[WORK TO BE COMPLETED]
Below are entries. Pull out all lines containing "controller".

(Stored data entries)
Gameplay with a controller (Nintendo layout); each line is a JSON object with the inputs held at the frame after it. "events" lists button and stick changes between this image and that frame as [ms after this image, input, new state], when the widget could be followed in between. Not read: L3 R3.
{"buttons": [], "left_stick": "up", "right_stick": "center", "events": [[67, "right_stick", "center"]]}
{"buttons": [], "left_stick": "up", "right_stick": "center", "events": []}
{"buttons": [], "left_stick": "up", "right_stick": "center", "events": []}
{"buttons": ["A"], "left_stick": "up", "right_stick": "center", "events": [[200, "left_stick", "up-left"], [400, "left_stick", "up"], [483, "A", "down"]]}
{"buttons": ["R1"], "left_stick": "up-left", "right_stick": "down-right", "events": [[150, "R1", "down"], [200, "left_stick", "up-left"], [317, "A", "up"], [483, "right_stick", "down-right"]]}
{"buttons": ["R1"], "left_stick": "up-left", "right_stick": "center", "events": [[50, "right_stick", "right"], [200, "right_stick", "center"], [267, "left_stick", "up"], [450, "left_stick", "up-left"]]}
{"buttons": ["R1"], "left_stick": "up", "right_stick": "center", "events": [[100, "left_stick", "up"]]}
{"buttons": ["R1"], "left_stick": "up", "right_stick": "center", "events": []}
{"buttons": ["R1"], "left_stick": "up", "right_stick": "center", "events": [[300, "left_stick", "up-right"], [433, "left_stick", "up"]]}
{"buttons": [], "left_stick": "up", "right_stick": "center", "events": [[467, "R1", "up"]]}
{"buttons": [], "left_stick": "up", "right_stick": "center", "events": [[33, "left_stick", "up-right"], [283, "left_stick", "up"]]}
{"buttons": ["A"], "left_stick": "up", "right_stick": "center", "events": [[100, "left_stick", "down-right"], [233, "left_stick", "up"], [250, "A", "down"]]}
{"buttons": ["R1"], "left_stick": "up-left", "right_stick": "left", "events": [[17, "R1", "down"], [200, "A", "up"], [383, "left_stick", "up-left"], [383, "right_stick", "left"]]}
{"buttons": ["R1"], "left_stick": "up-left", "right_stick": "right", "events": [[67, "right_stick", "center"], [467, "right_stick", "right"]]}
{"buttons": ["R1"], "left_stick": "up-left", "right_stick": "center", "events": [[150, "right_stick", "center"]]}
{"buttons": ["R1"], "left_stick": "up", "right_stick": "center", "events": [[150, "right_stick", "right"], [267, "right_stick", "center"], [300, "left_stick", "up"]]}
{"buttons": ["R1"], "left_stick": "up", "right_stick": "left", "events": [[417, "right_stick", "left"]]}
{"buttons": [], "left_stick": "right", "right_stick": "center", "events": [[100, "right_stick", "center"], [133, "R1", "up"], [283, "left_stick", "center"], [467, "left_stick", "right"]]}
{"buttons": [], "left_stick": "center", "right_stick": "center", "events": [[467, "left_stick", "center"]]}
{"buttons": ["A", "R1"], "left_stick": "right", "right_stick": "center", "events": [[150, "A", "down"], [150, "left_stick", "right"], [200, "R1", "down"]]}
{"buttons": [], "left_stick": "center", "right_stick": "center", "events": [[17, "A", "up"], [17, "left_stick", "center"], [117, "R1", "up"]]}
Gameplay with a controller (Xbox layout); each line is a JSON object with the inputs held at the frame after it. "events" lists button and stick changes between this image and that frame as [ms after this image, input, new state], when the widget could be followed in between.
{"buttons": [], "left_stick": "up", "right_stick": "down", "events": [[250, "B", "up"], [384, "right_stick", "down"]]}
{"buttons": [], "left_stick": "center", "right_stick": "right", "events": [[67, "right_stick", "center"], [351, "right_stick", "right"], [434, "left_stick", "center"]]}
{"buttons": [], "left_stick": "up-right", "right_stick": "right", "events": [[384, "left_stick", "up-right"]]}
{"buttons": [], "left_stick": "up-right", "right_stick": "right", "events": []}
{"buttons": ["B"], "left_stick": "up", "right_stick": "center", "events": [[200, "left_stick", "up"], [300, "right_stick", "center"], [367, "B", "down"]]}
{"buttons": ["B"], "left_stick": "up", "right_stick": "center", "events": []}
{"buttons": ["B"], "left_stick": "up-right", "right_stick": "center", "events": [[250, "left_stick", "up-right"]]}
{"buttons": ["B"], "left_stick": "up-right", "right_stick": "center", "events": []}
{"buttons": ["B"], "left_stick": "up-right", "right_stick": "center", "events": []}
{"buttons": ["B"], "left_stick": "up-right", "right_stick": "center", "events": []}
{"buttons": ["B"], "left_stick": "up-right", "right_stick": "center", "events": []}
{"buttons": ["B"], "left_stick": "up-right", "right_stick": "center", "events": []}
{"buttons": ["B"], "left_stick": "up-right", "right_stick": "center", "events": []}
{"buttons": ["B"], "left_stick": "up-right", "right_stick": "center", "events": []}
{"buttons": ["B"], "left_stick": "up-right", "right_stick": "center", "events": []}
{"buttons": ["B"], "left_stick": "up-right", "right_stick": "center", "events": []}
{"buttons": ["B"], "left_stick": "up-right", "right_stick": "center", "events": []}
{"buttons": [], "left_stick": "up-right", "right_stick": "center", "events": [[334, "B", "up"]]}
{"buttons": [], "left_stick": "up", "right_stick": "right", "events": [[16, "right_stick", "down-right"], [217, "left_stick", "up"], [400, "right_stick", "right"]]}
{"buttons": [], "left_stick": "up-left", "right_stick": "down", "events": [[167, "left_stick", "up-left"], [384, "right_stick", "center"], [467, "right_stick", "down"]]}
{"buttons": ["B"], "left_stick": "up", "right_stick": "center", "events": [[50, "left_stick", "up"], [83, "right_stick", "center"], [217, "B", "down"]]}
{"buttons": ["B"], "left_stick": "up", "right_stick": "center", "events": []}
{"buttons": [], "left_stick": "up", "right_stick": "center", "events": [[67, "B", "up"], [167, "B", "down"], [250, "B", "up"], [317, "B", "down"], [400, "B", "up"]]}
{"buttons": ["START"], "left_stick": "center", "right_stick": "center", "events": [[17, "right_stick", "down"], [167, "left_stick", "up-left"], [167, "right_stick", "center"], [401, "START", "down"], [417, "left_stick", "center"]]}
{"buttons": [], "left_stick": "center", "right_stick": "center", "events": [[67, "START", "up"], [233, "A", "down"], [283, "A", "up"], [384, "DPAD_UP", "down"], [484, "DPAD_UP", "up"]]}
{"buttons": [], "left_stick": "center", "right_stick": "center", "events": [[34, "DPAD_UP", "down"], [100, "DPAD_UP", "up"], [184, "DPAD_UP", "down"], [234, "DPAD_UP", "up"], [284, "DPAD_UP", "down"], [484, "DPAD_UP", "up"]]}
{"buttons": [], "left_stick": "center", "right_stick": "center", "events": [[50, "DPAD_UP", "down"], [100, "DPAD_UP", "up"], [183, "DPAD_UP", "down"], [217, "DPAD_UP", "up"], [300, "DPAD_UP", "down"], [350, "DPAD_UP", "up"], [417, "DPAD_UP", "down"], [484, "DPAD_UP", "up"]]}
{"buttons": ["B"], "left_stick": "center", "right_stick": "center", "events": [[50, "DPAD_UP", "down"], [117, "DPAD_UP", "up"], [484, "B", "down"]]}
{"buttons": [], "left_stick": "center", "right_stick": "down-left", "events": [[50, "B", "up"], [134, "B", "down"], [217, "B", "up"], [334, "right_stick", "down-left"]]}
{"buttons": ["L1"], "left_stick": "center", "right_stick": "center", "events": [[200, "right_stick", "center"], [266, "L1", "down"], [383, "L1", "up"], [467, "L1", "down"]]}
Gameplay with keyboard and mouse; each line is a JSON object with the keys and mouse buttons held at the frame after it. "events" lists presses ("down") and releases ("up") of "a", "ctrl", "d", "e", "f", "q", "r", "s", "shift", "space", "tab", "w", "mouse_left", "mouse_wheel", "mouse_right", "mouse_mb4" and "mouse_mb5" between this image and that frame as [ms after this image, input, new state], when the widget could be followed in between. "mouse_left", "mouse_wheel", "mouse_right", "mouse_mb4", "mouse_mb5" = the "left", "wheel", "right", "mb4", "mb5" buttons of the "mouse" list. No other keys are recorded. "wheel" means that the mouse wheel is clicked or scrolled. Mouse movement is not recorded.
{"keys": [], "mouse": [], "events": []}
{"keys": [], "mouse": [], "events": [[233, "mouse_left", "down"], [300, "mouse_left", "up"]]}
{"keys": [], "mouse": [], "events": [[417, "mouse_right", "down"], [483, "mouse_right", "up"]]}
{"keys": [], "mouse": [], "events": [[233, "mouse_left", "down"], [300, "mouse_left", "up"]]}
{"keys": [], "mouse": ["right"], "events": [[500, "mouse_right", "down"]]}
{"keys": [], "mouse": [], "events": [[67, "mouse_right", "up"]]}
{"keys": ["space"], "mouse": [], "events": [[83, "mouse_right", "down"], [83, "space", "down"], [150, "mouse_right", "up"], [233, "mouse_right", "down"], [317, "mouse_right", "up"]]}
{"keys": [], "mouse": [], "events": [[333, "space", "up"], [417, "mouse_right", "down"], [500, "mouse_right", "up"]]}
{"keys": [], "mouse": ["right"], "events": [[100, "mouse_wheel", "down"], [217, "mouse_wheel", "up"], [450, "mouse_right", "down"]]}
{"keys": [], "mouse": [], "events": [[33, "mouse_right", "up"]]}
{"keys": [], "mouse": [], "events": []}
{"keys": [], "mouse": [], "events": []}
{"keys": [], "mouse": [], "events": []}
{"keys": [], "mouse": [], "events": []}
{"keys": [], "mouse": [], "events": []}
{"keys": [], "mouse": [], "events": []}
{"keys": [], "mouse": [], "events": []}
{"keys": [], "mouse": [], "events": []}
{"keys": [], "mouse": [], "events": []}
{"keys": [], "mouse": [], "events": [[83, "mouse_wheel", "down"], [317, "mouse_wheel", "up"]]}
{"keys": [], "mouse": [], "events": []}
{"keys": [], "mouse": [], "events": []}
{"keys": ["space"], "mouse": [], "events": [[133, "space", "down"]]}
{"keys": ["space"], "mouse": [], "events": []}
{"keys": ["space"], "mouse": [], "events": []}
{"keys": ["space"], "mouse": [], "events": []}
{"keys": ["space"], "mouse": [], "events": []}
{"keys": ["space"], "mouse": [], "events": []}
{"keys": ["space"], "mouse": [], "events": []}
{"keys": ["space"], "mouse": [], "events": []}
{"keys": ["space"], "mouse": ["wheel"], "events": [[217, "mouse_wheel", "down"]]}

[EXPECTED OUTPUT]
Gameplay with a controller (Nintendo layout); each line is a JSON object with the inputs held at the frame after it. "events" lists button and stick changes between this image and that frame as [ms after this image, input, new state], when the widget could be followed in between. Not read: L3 R3.
Gameplay with a controller (Xbox layout); each line is a JSON object with the inputs held at the frame after it. "events" lists button and stick changes between this image and that frame as [ms after this image, input, new state], when the widget could be followed in between.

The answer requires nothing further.